Lauren open-sourced /how, a Claude Code skill that helps understand codebase architecture. She tells agents to "use /how to understand how X works" which helps them fix root causes rather than symptoms. Built in response to Matt Pocock asking what to name the "go up a layer of abstraction" pattern.

Lee Robinson's Free Coding Agents Course

Lee Robinson (Vercel) released a free 30-minute course on building software with coding agents -- planning features, fixing bugs, reviewing/testing code. Lauren shared it calling it full of useful tips.

Other Notable AI News

Gemini Flash TTS

Simon Willison tested Google's new Gemini 3.1 Flash TTS model, running it with London Estuary, Newcastle, and Exeter accents. Blog post has embedded audio samples.

Boris Cherny on Acquired Podcast

Boris Cherny (Claude Code) appeared on Acquired FM's Unplugged.

Latent Space: The Full Story of Notion AI

Swyx's Latent Space podcast published a deep dive with Notion's AI team on Custom Agents, covering 5 major rebuilds, MCP vs CLI trade-offs, retrieval and search built for agents, and why embedding model choice matters less than you think.

Armin Ronacher Worries About AI Slop in IETF RFCs

Mitsuhiko flagged concerns about AI-generated submissions flooding the IETF RFC process. Also shared a humorous IPv8 draft that's only backwards-compatible with IPv4 and uses JWT.
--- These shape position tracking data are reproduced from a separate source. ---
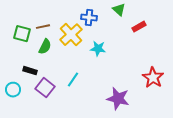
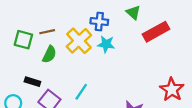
red rectangle: (139, 27) -> (156, 32), size x1.6
cyan star: (98, 49) -> (106, 44), moved

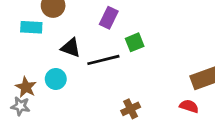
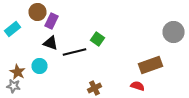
purple rectangle: (109, 18) -> (52, 21), moved
cyan rectangle: (31, 27) -> (12, 29), moved, turned -42
green square: (135, 42) -> (98, 39), turned -32

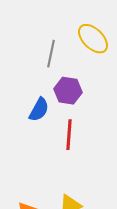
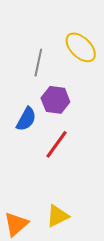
red line: (69, 135) -> (56, 144), turned 32

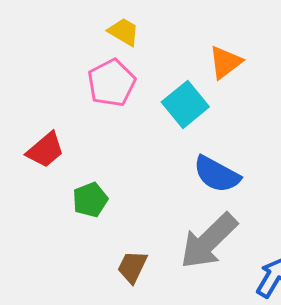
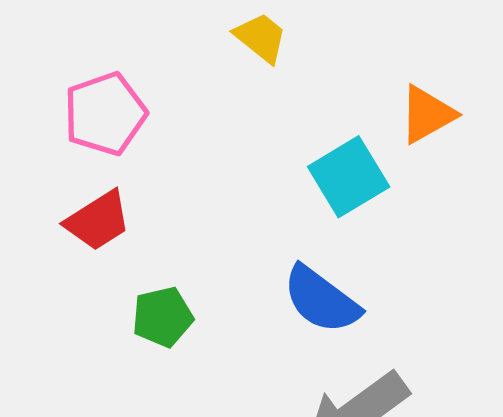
pink pentagon: (111, 83) -> (105, 114), moved
blue semicircle: (217, 174) -> (321, 300), moved

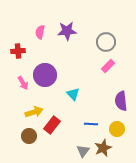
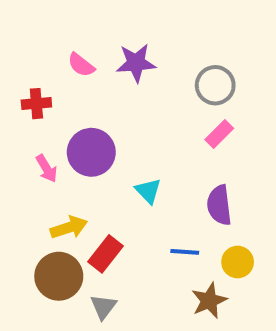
pink semicircle: (40, 32) -> (81, 65), turned -64
purple semicircle: (121, 101) -> (219, 205), moved
brown circle: (29, 136) -> (59, 276), size x1.5
gray triangle: (83, 151) -> (103, 307), moved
swyx: Meta's AI Turnaround

swyx outlined Meta's AI comeback story: more hiring post-soup-wars, Zuck moving in with Alexandr and Nat, GA of an Opus-ish model, and acquiring Dreamer and Manus to build the AI OS prosumer layer.

T3 Code Gets Nightly Builds

Julius announced nightly builds for T3 Code, with improved project management for web and remote environments. Retweeted by Theo.

Theo: Open Sourcing Your Business

Theo posted a video arguing there's never been a better time to open source your business -- a direct counterpoint to the Cal.com news.